Furthermore, pointing out the exorbitant salaries of corporate America does little to convince me that paying government managers more is necessary, nor does it convince me that "only bumblers" are willing to work for government. Perhaps I am one of those "Liberals [who] tend to sneer about the revolving door and how so many in the GOP cash in on public service via lobbying on K street." Well, since all that GOP cashing in is proving to be highly felonious, well, allow me a sneer or two. Also allow me to believe that K street is not good for America regardless of its reality.

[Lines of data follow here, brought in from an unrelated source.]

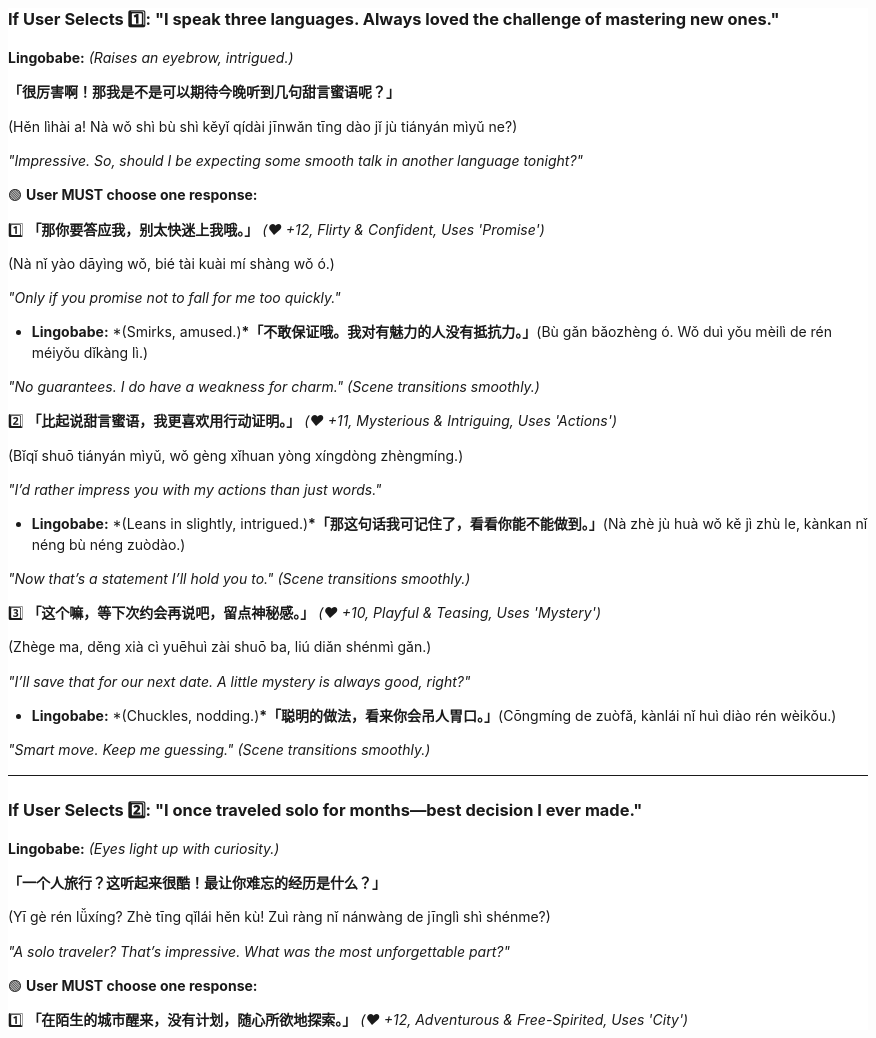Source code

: ### **If User Selects 1️⃣: "I speak three languages. Always loved the challenge of mastering new ones."**

**Lingobabe:** _(Raises an eyebrow, intrigued.)_

**「很厉害啊！那我是不是可以期待今晚听到几句甜言蜜语呢？」**

(Hěn lìhài a! Nà wǒ shì bù shì kěyǐ qídài jīnwǎn tīng dào jǐ jù tiányán mìyǔ ne?)

_"Impressive. So, should I be expecting some smooth talk in another language tonight?"_

🟢 **User MUST choose one response:**

1️⃣ **「那你要答应我，别太快迷上我哦。」** _(❤️ +12, Flirty & Confident, Uses 'Promise')_

(Nà nǐ yào dāyìng wǒ, bié tài kuài mí shàng wǒ ó.)

_"Only if you promise not to fall for me too quickly."_

- **Lingobabe:** \*(Smirks, amused.)**\*「不敢保证哦。我对有魅力的人没有抵抗力。」**(Bù gǎn bǎozhèng ó. Wǒ duì yǒu mèilì de rén méiyǒu dǐkàng lì.)

_"No guarantees. I do have a weakness for charm."_ _(Scene transitions smoothly.)_

2️⃣ **「比起说甜言蜜语，我更喜欢用行动证明。」** _(❤️ +11, Mysterious & Intriguing, Uses 'Actions')_

(Bǐqǐ shuō tiányán mìyǔ, wǒ gèng xǐhuan yòng xíngdòng zhèngmíng.)

_"I’d rather impress you with my actions than just words."_

- **Lingobabe:** \*(Leans in slightly, intrigued.)**\*「那这句话我可记住了，看看你能不能做到。」**(Nà zhè jù huà wǒ kě jì zhù le, kànkan nǐ néng bù néng zuòdào.)

_"Now that’s a statement I’ll hold you to."_ _(Scene transitions smoothly.)_

3️⃣ **「这个嘛，等下次约会再说吧，留点神秘感。」** _(❤️ +10, Playful & Teasing, Uses 'Mystery')_

(Zhège ma, děng xià cì yuēhuì zài shuō ba, liú diǎn shénmì gǎn.)

_"I’ll save that for our next date. A little mystery is always good, right?"_

- **Lingobabe:** \*(Chuckles, nodding.)**\*「聪明的做法，看来你会吊人胃口。」**(Cōngmíng de zuòfǎ, kànlái nǐ huì diào rén wèikǒu.)

_"Smart move. Keep me guessing."_ _(Scene transitions smoothly.)_

---

### **If User Selects 2️⃣: "I once traveled solo for months—best decision I ever made."**

**Lingobabe:** _(Eyes light up with curiosity.)_

**「一个人旅行？这听起来很酷！最让你难忘的经历是什么？」**

(Yī gè rén lǚxíng? Zhè tīng qǐlái hěn kù! Zuì ràng nǐ nánwàng de jīnglì shì shénme?)

_"A solo traveler? That’s impressive. What was the most unforgettable part?"_

🟢 **User MUST choose one response:**

1️⃣ **「在陌生的城市醒来，没有计划，随心所欲地探索。」** _(❤️ +12, Adventurous & Free-Spirited, Uses 'City')_
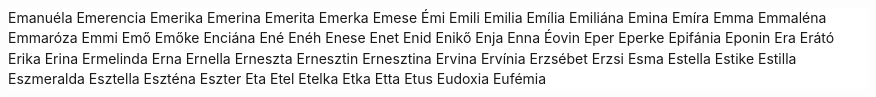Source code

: Emanuéla
Emerencia
Emerika
Emerina
Emerita
Emerka
Emese
Émi
Emili
Emilia
Emília
Emiliána
Emina
Emíra
Emma
Emmaléna
Emmaróza
Emmi
Emő
Emőke
Enciána
Ené
Enéh
Enese
Enet
Enid
Enikő
Enja
Enna
Éovin
Eper
Eperke
Epifánia
Eponin
Era
Erátó
Erika
Erina
Ermelinda
Erna
Ernella
Erneszta
Ernesztin
Ernesztina
Ervina
Ervínia
Erzsébet
Erzsi
Esma
Estella
Estike
Estilla
Eszmeralda
Esztella
Eszténa
Eszter
Eta
Etel
Etelka
Etka
Etta
Etus
Eudoxia
Eufémia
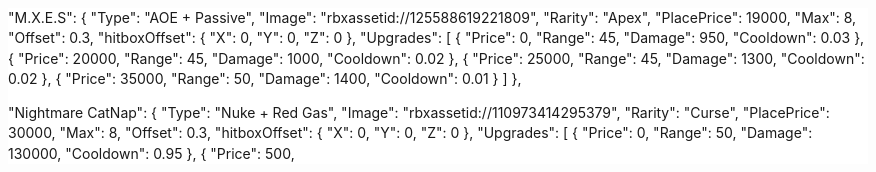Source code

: 

    

 "M.X.E.S": {
        "Type": "AOE + Passive",
        "Image": "rbxassetid://125588619221809",
        "Rarity": "Apex",
        "PlacePrice": 19000,
        "Max": 8,
        "Offset": 0.3,
        "hitboxOffset": {
            "X": 0, 
            "Y": 0,
            "Z": 0
        },
        "Upgrades": [
            {
                "Price": 0,
                "Range": 45,
                "Damage": 950,
                "Cooldown": 0.03
            },
            {
                "Price": 20000,
                "Range": 45,
                "Damage": 1000,
                "Cooldown": 0.02
            },
            {
                "Price": 25000,
                "Range": 45,
                "Damage": 1300,
                "Cooldown": 0.02
            },
            {
                "Price": 35000,
                "Range": 50,
                "Damage": 1400,
                "Cooldown": 0.01
            }
        ]
    },

    

 "Nightmare CatNap": {
        "Type": "Nuke + Red Gas",
        "Image": "rbxassetid://110973414295379",
        "Rarity": "Curse",
        "PlacePrice": 30000,
        "Max": 8,
        "Offset": 0.3,
        "hitboxOffset": {
            "X": 0, 
            "Y": 0,
            "Z": 0
        },
        "Upgrades": [
            {
                "Price": 0,
                "Range": 50,
                "Damage": 130000,
                "Cooldown": 0.95
            },
            {
                "Price": 500,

Geoghegan doesn't convince me either that our government is naturally full of "bumblers" and that we need corporate assistance. Is Geohegan saying that Richard Clarke is a bumbler? Are all of our generals? The FAA? The National Park Service? These agencies have, without a doubt, numerous mid- to upper-level managers more than capable and more than willing to the job. Likewise, there is more than ample evidence that Bush and the Repbulicans want to gut government programs. In other words, Bush did not promote internally because, as I said, he has neither the American people's nor its government's interest in mind.

Bush does not deserve our sympathy, he deserves our scorn--as do Geoghegan and the Nation's editors for publishing this article that sounds like it emanated from the fingers of Joe Klein. Really. There are more problems with Geoghegan's argument that I won't go into, and this article should have been sent back as a first draft with the words "Rewrite after checking with reality and an exorcist specializing in DLC possessions" written on the first page. With so many good journalists like Jeremy Scahill and Naomi Klein to call, The Nation could have filled these pages with an opionion worthy of its reader's time. They didn't and in so doing they hurt the Democratic and democratic causes they normally serve.